What you are asked to do: All records must be restated word for word.
Content starts
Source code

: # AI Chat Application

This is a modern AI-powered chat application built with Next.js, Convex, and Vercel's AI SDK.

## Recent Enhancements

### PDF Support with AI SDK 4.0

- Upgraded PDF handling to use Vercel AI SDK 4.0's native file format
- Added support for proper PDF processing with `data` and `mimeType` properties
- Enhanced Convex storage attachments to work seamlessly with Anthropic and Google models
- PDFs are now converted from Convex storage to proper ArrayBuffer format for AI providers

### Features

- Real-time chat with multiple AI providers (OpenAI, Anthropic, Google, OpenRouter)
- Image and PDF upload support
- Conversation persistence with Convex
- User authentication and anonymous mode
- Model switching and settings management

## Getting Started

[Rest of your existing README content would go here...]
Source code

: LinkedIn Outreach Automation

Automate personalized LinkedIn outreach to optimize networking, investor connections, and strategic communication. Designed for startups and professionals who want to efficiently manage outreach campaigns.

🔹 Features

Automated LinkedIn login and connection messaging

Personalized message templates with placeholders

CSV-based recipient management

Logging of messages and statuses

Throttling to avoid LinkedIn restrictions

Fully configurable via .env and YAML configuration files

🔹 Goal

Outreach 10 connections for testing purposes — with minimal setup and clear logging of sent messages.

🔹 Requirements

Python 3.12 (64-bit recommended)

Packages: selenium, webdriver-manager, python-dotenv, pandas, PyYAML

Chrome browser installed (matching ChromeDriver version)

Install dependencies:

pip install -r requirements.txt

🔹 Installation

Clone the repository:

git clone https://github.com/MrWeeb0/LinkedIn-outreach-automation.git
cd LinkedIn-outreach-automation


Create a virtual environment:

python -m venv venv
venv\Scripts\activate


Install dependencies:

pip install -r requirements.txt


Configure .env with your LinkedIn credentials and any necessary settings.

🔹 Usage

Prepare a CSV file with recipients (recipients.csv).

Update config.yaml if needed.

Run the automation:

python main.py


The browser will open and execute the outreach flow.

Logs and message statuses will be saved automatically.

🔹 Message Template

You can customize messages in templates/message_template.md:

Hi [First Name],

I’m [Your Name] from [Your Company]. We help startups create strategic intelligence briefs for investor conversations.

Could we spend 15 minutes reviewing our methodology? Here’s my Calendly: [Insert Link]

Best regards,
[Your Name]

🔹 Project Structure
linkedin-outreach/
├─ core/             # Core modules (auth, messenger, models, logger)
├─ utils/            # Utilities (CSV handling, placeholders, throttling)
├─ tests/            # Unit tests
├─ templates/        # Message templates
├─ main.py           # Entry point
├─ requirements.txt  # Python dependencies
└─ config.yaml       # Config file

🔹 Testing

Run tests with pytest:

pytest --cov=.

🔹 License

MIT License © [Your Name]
Content ends
Expected answer:
Source code

: # AI Chat Application

This is a modern AI-powered chat application built with Next.js, Convex, and Vercel's AI SDK.

## Recent Enhancements

### PDF Support with AI SDK 4.0

- Upgraded PDF handling to use Vercel AI SDK 4.0's native file format
- Added support for proper PDF processing with `data` and `mimeType` properties
- Enhanced Convex storage attachments to work seamlessly with Anthropic and Google models
- PDFs are now converted from Convex storage to proper ArrayBuffer format for AI providers

### Features

- Real-time chat with multiple AI providers (OpenAI, Anthropic, Google, OpenRouter)
- Image and PDF upload support
- Conversation persistence with Convex
- User authentication and anonymous mode
- Model switching and settings management

## Getting Started

[Rest of your existing README content would go here...]
Source code

: LinkedIn Outreach Automation

Automate personalized LinkedIn outreach to optimize networking, investor connections, and strategic communication. Designed for startups and professionals who want to efficiently manage outreach campaigns.

🔹 Features

Automated LinkedIn login and connection messaging

Personalized message templates with placeholders

CSV-based recipient management

Logging of messages and statuses

Throttling to avoid LinkedIn restrictions

Fully configurable via .env and YAML configuration files

🔹 Goal

Outreach 10 connections for testing purposes — with minimal setup and clear logging of sent messages.

🔹 Requirements

Python 3.12 (64-bit recommended)

Packages: selenium, webdriver-manager, python-dotenv, pandas, PyYAML

Chrome browser installed (matching ChromeDriver version)

Install dependencies:

pip install -r requirements.txt

🔹 Installation

Clone the repository:

git clone https://github.com/MrWeeb0/LinkedIn-outreach-automation.git
cd LinkedIn-outreach-automation


Create a virtual environment:

python -m venv venv
venv\Scripts\activate


Install dependencies:

pip install -r requirements.txt


Configure .env with your LinkedIn credentials and any necessary settings.

🔹 Usage

Prepare a CSV file with recipients (recipients.csv).

Update config.yaml if needed.

Run the automation:

python main.py


The browser will open and execute the outreach flow.

Logs and message statuses will be saved automatically.

🔹 Message Template

You can customize messages in templates/message_template.md:

Hi [First Name],

I’m [Your Name] from [Your Company]. We help startups create strategic intelligence briefs for investor conversations.

Could we spend 15 minutes reviewing our methodology? Here’s my Calendly: [Insert Link]

Best regards,
[Your Name]

🔹 Project Structure
linkedin-outreach/
├─ core/             # Core modules (auth, messenger, models, logger)
├─ utils/            # Utilities (CSV handling, placeholders, throttling)
├─ tests/            # Unit tests
├─ templates/        # Message templates
├─ main.py           # Entry point
├─ requirements.txt  # Python dependencies
└─ config.yaml       # Config file

🔹 Testing

Run tests with pytest:

pytest --cov=.

🔹 License

MIT License © [Your Name]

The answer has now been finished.